26.443 · Initiative parlementaire · 2026-06-19
Parlement
Déposé
Wortlaut
La loi fédérale instituant des mesures visant au maintien de la sûreté intérieure (LMSI) est modifiée comme suit :
l’art. 23g, al. 1, 2e phrase, est supprimé (« Elle peut être prolongée une fois de six mois au plus. ») ;
l’art. 23g, al. 2, est modifié comme suit : « La même mesure peut à chaque fois être prolongée de la durée prévue à l’al. 1 ou ordonnée à nouveau s’il y a lieu de supposer qu’une menace terroriste persiste. »
Begründung
Aujourd’hui, les mesures antiterroristes (dites « mesures MPT ») sont limitées à douze mois au maximum : elles peuvent être ordonnées pour une durée de six mois et prolongées une seule fois de six mois. Passé ce délai, ordonner la mesure une nouvelle fois ou la prolonger n’est possible que s’il existe des indices nouveaux et concrets d’activité terroriste.
Dans la pratique, cet obstacle est de taille – et pose d’énormes difficultés aux autorités de sécurité. Pour obtenir qu’une mesure MPT soit de nouveau ordonnée à l’expiration de la durée maximale de douze mois, il faut ainsi, par exemple, collecter et documenter en permanence de nouveaux éléments de conversation pertinents issus du milieu islamiste, tout en accordant aux terroristes potentiels concernés le droit de consulter les pièces. C’est d’ailleurs précisément l’octroi de ce droit étendu de consulter les pièces (cf. à ce sujet TF 1C_347/2024, consid. 2) qui, en raison des structures en réseau propres à ce milieu, est plus que problématique pour la stratégie d’investigation.

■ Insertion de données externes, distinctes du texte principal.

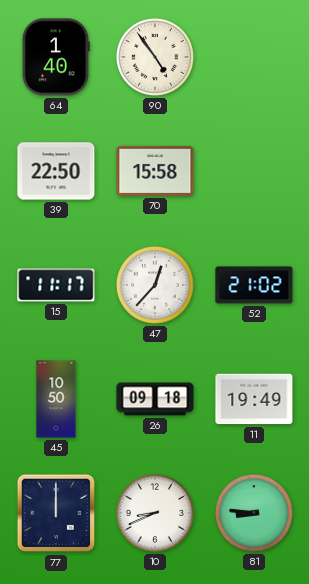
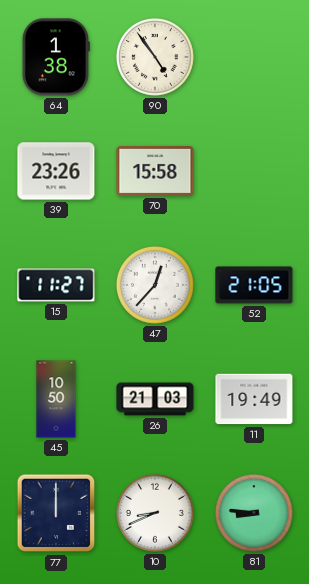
64: 1:40 -> 1:38
39: 22:50 -> 23:26
15: 11:17 -> 11:27
52: 21:02 -> 21:05
26: 09:18 -> 21:03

Pour des raisons de sécurité publique, il doit suffire, pour prolonger une mesure MPT, que la menace terroriste constatée persiste, sans qu’il soit nécessaire de disposer de nouveaux indices concrets. Celui qui s’est une fois rallié au djihad ne renonce pas du jour au lendemain à cette idéologie prônant la violence. L’affaire du terroriste au couteau de Winterthour, qui s’était radicalisé dès 2015 à la mosquée An’ Nur et qui, le 28 mai 2026, en plein jour, a infligé à trois Suisses des blessures, dont certaines graves, en est un exemple plus que parlant.

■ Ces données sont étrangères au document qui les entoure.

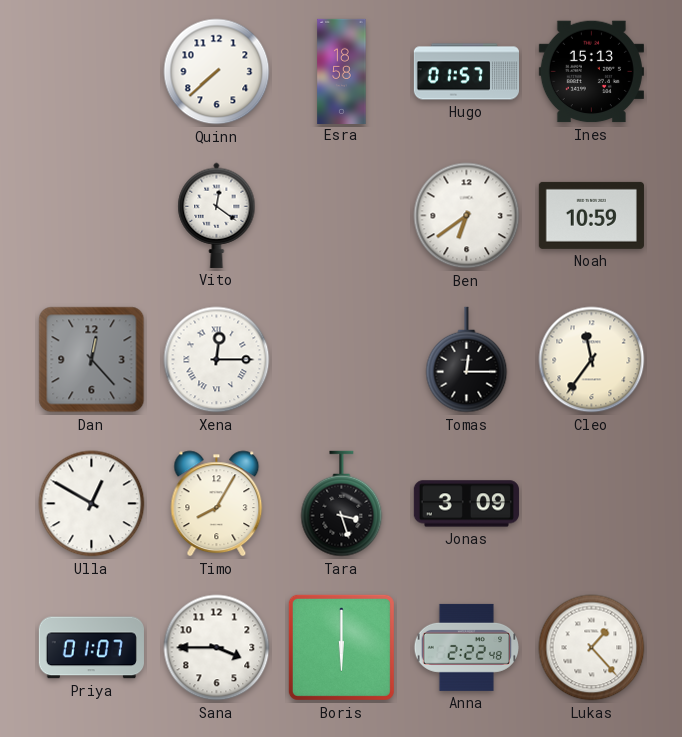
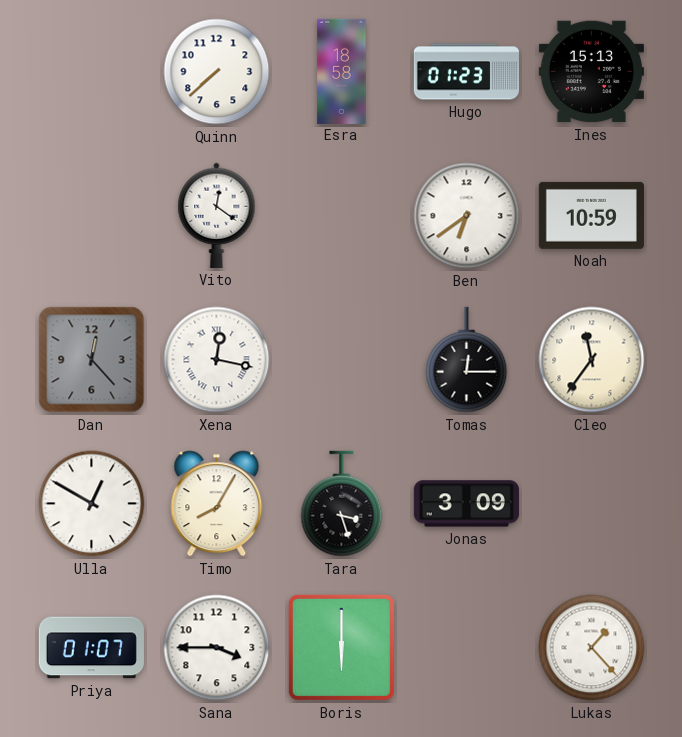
Hugo: 01:57 -> 01:23
Xena: 12:15 -> 12:17
Anna: 2:22 -> none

La priorité, c’est de protéger la population. Il faut donc qu’une mesure MPT puisse être maintenue aussi longtemps que le terroriste potentiel représente une menace réelle pour la sûreté intérieure. La durée maximale actuelle de douze mois est un risque indéfendable ; elle doit être supprimée. La diversité des mesures possibles (notamment l’interdiction de contact, l’interdiction géographique ou l’obligation de participer à des entretiens) permet de suffisamment tenir compte du principe constitutionnel de proportionnalité en corrélation avec la menace aggravée.